[MATERIAL PROVIDED]
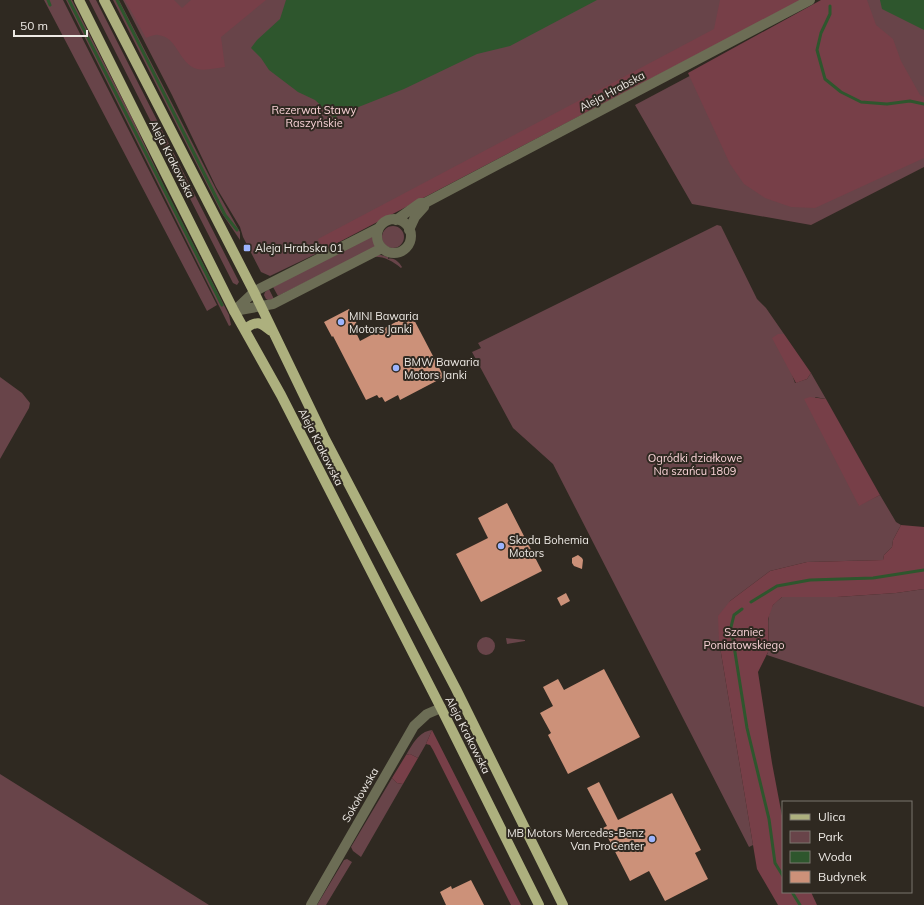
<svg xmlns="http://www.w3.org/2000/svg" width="924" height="905" viewBox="0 0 924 905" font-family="Mulish,sans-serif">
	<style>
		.green { fill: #684449 }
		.forest { fill: #773f48 }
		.water { fill: #2e562d }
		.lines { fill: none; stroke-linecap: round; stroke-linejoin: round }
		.stream { stroke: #2e562d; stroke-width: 3 }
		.building { fill: #cc9179 }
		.minor { stroke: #6c6d55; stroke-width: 10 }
		.major { stroke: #adb07e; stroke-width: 10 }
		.poi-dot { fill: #9cb4fd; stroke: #2f2921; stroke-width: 1.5 }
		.labels { text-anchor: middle; stroke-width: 4; stroke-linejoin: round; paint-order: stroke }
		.street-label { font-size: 11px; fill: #ede9e4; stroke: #2f2921 }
		.park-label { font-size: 11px; fill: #f8d2d6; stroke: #2f2921 }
		.poi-label { font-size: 11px; fill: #ede9e4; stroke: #2f2921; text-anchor: start }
	</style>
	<rect width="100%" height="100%" fill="#2f2921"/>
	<path class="green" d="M44,0H63L217,305L207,311Z
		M66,0H72L132,118L165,188L229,315L231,325L229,326Z
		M89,0H96L237,278L239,282L237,285L233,283Z
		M113,0H119L218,193L240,232V240L221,212Z
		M123,0H796L320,244L324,250L270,276L261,272L243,237L240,227L216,187L172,95Z
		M833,0H924V167L811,225L692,204L635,105Z
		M717,225L721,226L757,299L766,308L784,334H778L795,383L807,379L811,373L826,399L815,397L859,505L880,495L896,522L901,525L893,540L892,547L884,555L883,560L807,562L770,571L730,601L719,641L753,845L749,847L553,464L513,428L472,352L481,348L478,343Z
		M382 237a11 11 0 1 1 22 0a11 11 0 1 1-22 0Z
		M372,234L374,235L376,247L278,296L273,287Z
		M375,255H381L388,257V259C394,257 399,262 402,267L401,268C392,261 384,256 372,257Z
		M269,289L274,299L268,300L266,299L264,295L265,292Z
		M0,377L22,393L30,403L29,408L0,459Z
		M924,589V707L767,655C773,639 763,620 773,605C775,602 780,599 782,597H837L896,593Z
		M477 646a9 9 0 1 1 18 0a9 9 0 1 1-18 0Z
		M506,638L525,640V641L507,644Z
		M432,730L426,744L418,758L410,754L406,755C413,744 418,732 432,730Z
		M0,774L209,905H0Z
		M392,778L397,783L403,784L361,857L353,851L351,847Z
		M347,859L352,862L326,905H317L344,860Z"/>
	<path class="forest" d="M125,0H174L182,8L191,0H266L221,37L225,67C216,68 206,71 197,69C178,63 178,37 158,35C155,34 149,37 146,38Z
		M720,0H801L324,250L318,239L714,29Z
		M821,0H867L876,25L893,39L901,61L920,95L924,97V158L815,208L791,207L765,198L744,184L730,164L688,73Z
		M778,334H784L811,373L807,379L796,383L772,338Z
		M810,397L826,399L880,495L859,506L804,399Z
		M901,525L924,527V589L896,593L837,597H782L773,605L768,619L769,650L758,672L772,763L783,821V892H811L817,905H778L757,869L719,641L718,616L730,601L770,571L807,562L883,560L884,555L892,547L893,540Z
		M432,730L433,732L521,905H511L433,750L430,745L426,744Z
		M410,754L418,758L403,784L397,783L392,778L406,755Z"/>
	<path class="water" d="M286,0H597L510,46L477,54L404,89L356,108L345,111L334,118L315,100L298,92L269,70L261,58L251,48L257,40L280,19Z
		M880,0H924V30L882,9Z"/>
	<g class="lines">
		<path class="stream" d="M48,0L50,5
			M69,0L222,305
			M117,0L225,215L237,230
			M830,6V14L821,33L817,50L825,79L841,92L861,102L887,104L910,101L924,104
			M751,602L777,586L810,580L873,578L924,570
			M742,609L734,615L731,627L747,728L769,819L775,863L783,876
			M792,892L800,905"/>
	</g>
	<path class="building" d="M349,309L357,324L353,326L360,341L411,314L444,377L400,400L398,395L385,402L382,397L379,398L377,395L366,400L333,336L332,337L324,322Z
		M507,503L542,571L481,602L456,554L488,538L478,518Z
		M578,555L582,558L583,560L582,569L574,566L572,563V558Z
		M566,593L570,601L561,606L557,598Z
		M604,669L640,737L568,774L548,735L551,733L540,713L553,706L543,687L558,679L564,690Z
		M599,782L618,820L672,793L701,850L695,853L708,879L665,901L649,871L630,881L603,828L607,826L587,788Z
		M471,880L484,905H446L440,892L451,886L452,889Z"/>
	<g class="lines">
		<path class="minor" d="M377 236a17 17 0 1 1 34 0a17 17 0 1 1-34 0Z
			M396,220L420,203H425L810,0
			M409,230L415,217L424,207L425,203
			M234,311L254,292L259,289L379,228
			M234,311L273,304L382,248
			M311,905L414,726L427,714L441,708"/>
		<path class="major" d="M79,0L234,311L281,395L441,708L539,905
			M104,0L254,292L324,437L456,689L563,905
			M245,329C257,320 260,322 271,331"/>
	</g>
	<g class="poi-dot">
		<rect x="243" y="244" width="8" height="8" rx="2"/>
		<circle cx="341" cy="322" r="4"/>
		<circle cx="396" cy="368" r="4"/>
		<circle cx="501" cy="546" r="4"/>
		<circle cx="652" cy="839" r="4"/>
	</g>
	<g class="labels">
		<g class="street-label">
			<text transform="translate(612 91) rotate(-28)" y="4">Aleja Hrabska</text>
			<text transform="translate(172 159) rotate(63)" y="4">Aleja Krakowska</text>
			<text transform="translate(321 447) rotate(63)" y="4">Aleja Krakowska</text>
			<text transform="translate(468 735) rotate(63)" y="4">Aleja Krakowska</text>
			<text transform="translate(360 795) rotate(-60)" y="4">Sokołowska</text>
		</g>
		<g class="park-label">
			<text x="314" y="114">Rezerwat Stawy<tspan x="314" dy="13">Raszyńskie</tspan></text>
			<text x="695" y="462">Ogródki działkowe<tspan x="695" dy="13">Na szańcu 1809</tspan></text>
			<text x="744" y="636">Szaniec<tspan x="744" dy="13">Poniatowskiego</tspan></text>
		</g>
		<g class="poi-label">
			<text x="255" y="252">Aleja Hrabska 01</text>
			<text x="349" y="320">MINI Bawaria<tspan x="349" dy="13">Motors Janki</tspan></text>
			<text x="404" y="366">BMW Bawaria<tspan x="404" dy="13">Motors Janki</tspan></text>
			<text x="509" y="544">Skoda Bohemia<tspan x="509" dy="13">Motors</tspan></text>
			<text x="644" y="837" text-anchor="end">MB Motors Mercedes-Benz<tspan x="644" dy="13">Van ProCenter</tspan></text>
		</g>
	</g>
	<rect x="782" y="801" width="130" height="92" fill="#2f2921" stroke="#7b766f"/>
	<rect x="790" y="814" width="20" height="6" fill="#adb07e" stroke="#7b766f"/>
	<text x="818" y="821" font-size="12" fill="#ede9e4">Ulica</text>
	<rect x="790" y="831" width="20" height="12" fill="#684449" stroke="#7b766f"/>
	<text x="818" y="841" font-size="12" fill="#ede9e4">Park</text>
	<rect x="790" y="851" width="20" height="12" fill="#2e562d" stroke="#7b766f"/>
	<text x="818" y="861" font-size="12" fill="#ede9e4">Woda</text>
	<rect x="790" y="871" width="20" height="12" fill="#cc9179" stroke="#7b766f"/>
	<text x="818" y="881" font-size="12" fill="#ede9e4">Budynek</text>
	<path d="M14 30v6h73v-6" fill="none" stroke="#ede9e4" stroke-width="2"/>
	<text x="20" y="30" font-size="12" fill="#ede9e4" stroke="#2f2921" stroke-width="3" paint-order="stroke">50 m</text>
</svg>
[/MATERIAL PROVIDED]
• WORK REQUEST: In the records, which lines mention the word "labels"? Copy those lines.

• WRITTEN RESPONSE:
		.labels { text-anchor: middle; stroke-width: 4; stroke-linejoin: round; paint-order: stroke }
	<g class="labels">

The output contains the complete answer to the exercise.